Tantangan kepemimpinan Ummuna secara eksternal bersumber dari persoalan struktur dan kultur sosial patriarkhi yang mendistorsi prinsip kepemimpinan. Selain itu, adanya pemimpin tandingan ilegal namun memiliki power karena yang bersangkutan menjadi penguasa daerah dan dilindungi oleh hegemoni kekuasaan tertinggi. Sementara untuk tantangan dari internal organisasi adalah lemahnya sumber daya manusia yang dimiliki oleh Nahdlatul Wathan pada bidang-bidang tertentu. Tantangan internal juga menyangkut lemahnya pemahaman visi organisasi sehingga butuh penyadaran extra terutama kepada pengurus yang tidak pernah belajar langsung kepada Pendiri Nahdlatul Wathan. Tantangan lain adalah belum kuatnya aspek tata kelola keuangan dalam organisasi.
Prestasi dan Penghargaan
Di bawah model kepemimpinan transformatif karismatiknya baik dalam aspek leadership maupun manajerial, Ummuna mampu menggerakkan bawahan secara aktif dan menciptakan terobosan berarti dalam perkembangan organisasi dalam kurun waktu 20 tahun kepemimpinannya. Selain itu, ia melakukan dinamisasi organisasi dengan didirikannya 10 pengurus wilayah definitif dan 3 perwakilan di berbagai provinsi di Indonesia.
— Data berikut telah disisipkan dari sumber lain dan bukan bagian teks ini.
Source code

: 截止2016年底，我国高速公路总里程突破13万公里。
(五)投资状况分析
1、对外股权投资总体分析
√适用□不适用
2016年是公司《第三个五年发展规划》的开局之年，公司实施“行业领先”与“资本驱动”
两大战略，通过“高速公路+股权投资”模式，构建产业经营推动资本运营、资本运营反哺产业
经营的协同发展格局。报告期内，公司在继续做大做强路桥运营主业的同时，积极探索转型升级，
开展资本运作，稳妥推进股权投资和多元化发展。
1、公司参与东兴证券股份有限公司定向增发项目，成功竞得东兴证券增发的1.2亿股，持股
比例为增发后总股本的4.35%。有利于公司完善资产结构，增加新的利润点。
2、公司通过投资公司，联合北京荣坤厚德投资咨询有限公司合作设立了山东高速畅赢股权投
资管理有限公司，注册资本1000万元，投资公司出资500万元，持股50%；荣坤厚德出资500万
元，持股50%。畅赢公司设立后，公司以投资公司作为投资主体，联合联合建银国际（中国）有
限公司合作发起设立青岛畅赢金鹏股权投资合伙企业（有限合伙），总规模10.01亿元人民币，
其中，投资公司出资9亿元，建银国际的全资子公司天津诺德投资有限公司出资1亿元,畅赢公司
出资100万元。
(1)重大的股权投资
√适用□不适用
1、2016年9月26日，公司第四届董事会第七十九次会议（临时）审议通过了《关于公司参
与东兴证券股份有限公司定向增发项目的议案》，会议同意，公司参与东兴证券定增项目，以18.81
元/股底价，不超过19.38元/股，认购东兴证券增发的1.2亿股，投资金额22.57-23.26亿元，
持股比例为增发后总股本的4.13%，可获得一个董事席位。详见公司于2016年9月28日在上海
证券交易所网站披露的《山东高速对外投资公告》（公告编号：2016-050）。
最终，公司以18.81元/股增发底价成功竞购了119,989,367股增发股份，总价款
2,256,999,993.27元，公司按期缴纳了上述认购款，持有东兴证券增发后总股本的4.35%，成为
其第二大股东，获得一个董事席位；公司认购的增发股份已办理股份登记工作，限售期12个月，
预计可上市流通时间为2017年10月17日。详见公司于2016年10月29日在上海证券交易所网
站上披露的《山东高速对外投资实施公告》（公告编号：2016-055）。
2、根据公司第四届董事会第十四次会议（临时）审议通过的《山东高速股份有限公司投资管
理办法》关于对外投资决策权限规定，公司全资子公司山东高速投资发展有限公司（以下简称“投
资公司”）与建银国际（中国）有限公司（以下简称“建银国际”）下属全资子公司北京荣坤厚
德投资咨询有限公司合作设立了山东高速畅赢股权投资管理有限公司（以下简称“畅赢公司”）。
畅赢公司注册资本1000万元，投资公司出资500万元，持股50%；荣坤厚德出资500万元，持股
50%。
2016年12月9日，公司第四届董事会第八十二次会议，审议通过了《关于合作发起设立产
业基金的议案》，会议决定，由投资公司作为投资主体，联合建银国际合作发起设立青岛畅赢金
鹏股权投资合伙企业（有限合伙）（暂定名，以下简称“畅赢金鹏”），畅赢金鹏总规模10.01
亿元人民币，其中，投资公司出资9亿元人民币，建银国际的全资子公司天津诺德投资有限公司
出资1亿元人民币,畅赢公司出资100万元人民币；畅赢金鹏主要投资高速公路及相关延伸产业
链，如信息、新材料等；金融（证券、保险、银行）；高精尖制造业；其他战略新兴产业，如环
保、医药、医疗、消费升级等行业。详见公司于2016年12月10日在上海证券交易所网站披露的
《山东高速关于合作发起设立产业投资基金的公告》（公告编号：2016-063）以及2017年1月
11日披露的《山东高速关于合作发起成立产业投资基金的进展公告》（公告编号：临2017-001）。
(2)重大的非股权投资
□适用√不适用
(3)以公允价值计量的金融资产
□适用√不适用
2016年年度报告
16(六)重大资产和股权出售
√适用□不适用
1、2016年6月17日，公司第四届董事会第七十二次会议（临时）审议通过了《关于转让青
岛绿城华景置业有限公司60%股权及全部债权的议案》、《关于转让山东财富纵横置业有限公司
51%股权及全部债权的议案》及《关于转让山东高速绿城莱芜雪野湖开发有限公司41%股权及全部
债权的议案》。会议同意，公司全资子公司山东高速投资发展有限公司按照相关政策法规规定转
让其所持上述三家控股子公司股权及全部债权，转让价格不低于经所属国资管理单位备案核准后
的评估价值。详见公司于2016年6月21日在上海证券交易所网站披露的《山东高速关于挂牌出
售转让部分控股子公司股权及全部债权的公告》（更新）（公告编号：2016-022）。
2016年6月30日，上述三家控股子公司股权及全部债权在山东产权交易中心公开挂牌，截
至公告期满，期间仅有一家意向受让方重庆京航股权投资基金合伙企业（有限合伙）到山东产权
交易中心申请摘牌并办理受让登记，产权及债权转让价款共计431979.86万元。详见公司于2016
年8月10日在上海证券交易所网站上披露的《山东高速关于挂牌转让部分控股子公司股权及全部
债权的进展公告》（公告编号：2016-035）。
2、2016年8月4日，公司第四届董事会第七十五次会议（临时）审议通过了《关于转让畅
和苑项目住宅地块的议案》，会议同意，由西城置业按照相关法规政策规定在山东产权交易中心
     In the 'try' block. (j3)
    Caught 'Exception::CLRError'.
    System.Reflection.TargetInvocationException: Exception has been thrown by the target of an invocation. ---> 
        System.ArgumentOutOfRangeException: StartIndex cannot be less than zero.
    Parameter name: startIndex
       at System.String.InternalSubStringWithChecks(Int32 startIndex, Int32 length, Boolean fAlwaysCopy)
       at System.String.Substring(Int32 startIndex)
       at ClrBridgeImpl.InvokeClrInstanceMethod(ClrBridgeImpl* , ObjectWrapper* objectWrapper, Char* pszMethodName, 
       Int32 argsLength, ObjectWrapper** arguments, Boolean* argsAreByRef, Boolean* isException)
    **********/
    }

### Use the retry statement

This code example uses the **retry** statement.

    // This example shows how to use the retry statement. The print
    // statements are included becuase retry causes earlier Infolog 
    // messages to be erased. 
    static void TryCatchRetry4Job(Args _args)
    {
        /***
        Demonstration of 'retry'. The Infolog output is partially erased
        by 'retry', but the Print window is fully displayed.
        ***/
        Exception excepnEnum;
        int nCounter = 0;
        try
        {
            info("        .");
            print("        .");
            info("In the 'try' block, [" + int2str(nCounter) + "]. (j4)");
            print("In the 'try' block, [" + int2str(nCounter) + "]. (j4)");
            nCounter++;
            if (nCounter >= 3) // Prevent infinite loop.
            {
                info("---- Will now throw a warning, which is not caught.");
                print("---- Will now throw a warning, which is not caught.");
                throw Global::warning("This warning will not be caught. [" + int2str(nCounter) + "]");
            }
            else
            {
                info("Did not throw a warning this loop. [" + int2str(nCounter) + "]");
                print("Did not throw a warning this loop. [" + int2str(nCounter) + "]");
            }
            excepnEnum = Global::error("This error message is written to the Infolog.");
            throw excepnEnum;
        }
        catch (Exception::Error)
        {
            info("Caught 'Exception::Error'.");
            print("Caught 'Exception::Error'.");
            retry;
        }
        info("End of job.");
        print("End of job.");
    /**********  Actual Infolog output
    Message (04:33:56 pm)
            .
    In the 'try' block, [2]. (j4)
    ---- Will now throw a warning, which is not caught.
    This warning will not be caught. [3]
Ummuna juga berkontribusi dalam pendirian ratusan sekolah dan pondok pesantren di berbagai provinsi di Indonesia. Madrasah dan sekolah yang ia dirikan sepanjang 1998-2015 adalah 280 lembaga pendidikan. Dengan kemampuannya, ia berhasil mengelola sebuah pondok pesantren terbesar yang pernah ada yang didirikan oleh seorang perempuan. Pondok Pesantren yang ia dirikan itu adalah Pondok Pesantren Syaikh Zainuddin NW Anjani Lombok Timur. Ia juga pernah menjabat sebagai anggota MPR RI tahun 1999.
Daftar Bacaan Lanjutan
- Bakti, O. (2017). Konsekwensi Yuridis Putusan Mahkamah Agung Republik Indonesia Nomor: 37/K/TUN/2016 Terhadap Akta Pendirian Dan Penyelesaian Badan Hukum Nahdatul Wathan (NW). Jatiswara, 32(2). http://www.jatiswara.unram.ac.id/index.php/js/article/view/125
- Fahrurrozi, F. (2017). Diaspora Politik Keluarga Organisasi Nahdlatul Wathan pada Pemilu Legislatif 2014 di Lombok, Nusa Tenggara Barat. Afkaruna: Indonesian Interdisciplinary Journal of Islamic Studies, 13(1), 82-109. https://journal.umy.ac.id/index.php/afkaruna/article/view/4204
- Institut Agama Islam Hamzanwadi Nahdlatul Wathan Lombok Timur, Sekilas Mengenal Al-Mujahidah Ummuna Hj. Sitti Raihanun Zainuddin Abdul, Madjid, https://iaihnwlotim.ac.id/ketua-yayasan/
- Lalu Fauzi Haryadi (2018) “Kepemimpinan Perempuan dalam Manajemen Organisasi Keagamaan, Studi Pengurus Besar Nahdlatul Wathan”, Tesis Universitas Islam Negeri, Mataram.